I found this long lost photo of myself at my mum's house this week (I'm currently in the UK for the week). The date on the back of the photo is 1974 which would make me 22 years old at the time.
As I look at my tender young self I'm overcome with emotion thinking about how I never knew just how much power I had within me. I was in my prime--my most beautiful, my most thinnest, most popular with guys, and ironically, my most insecure.
And little did I know then that it would take me decades to find my voice, feel comfortable in my own skin, love myself, and finally find someone who was worthy of my love.

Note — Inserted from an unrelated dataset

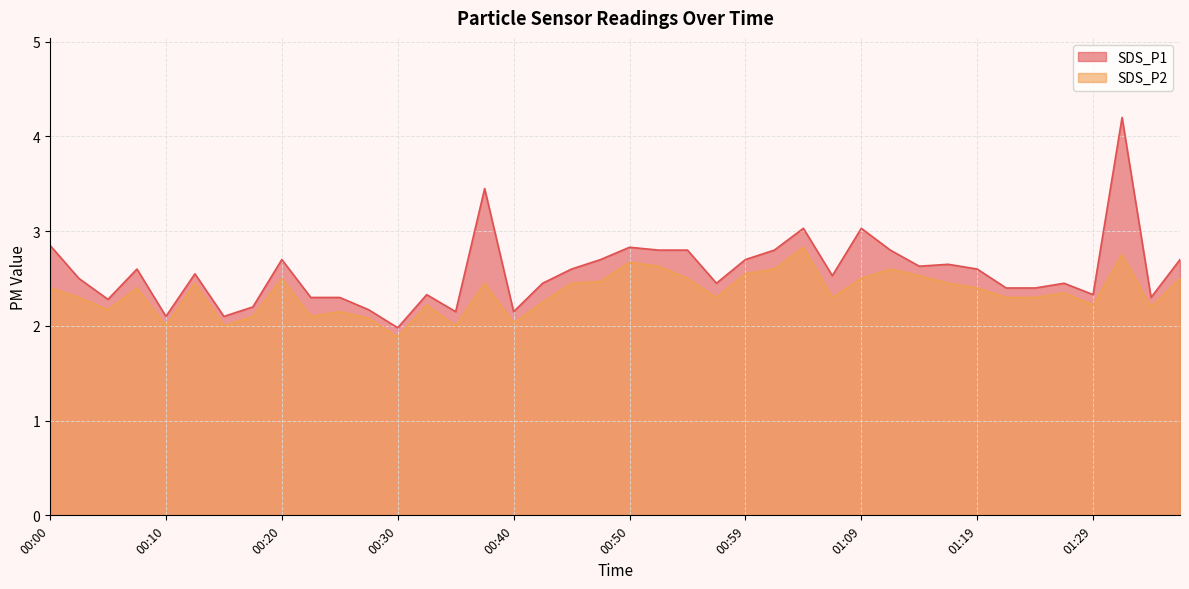

Which series has the largest total across all categories?

SDS_P1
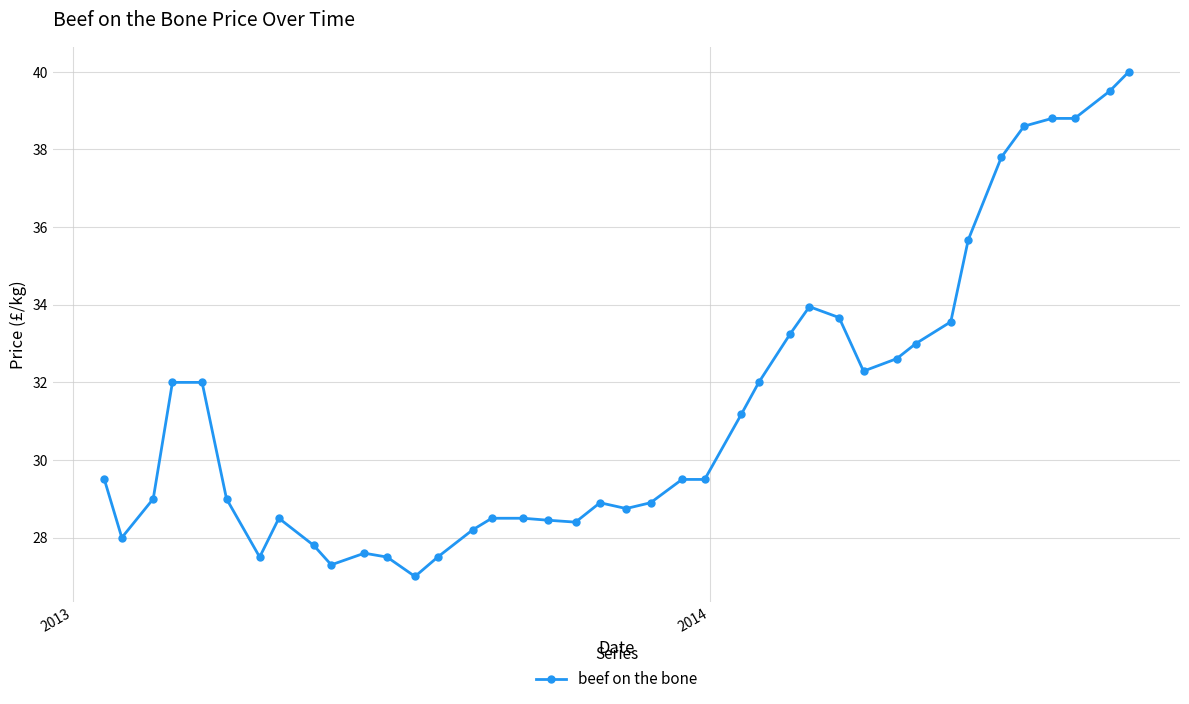

What is the minimum value shown in the chart?

27.0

If I could go back and speak to my 22-year-old self, here's what I would say to her:
Sweetheart, you don't have to worry so much about being liked by others. Don't be afraid of being alone. Look inside yourself more often. Listen to that quiet inner voice and honor it. Don’t believe everything you think.
Accept yourself as you are--there's nothing wrong with you. Be true to yourself--don't compromise your integrity. Don’t let your insecurities stop you from going after what you really want. Don’t play small. Value your own opinions.
Know that your happiness and peace are not dependent on other people or outside circumstances, but are self-generated. Be gentle and kind to yourself. Place more emphasis on being respected than being liked.
Take time to get out of your head, and don’t overthink things. Take action, take risk, don’t be afraid to fail, and stop apologizing for who you are.
Know that you are more powerful than you realize. These are not lies. This is the TRUTH.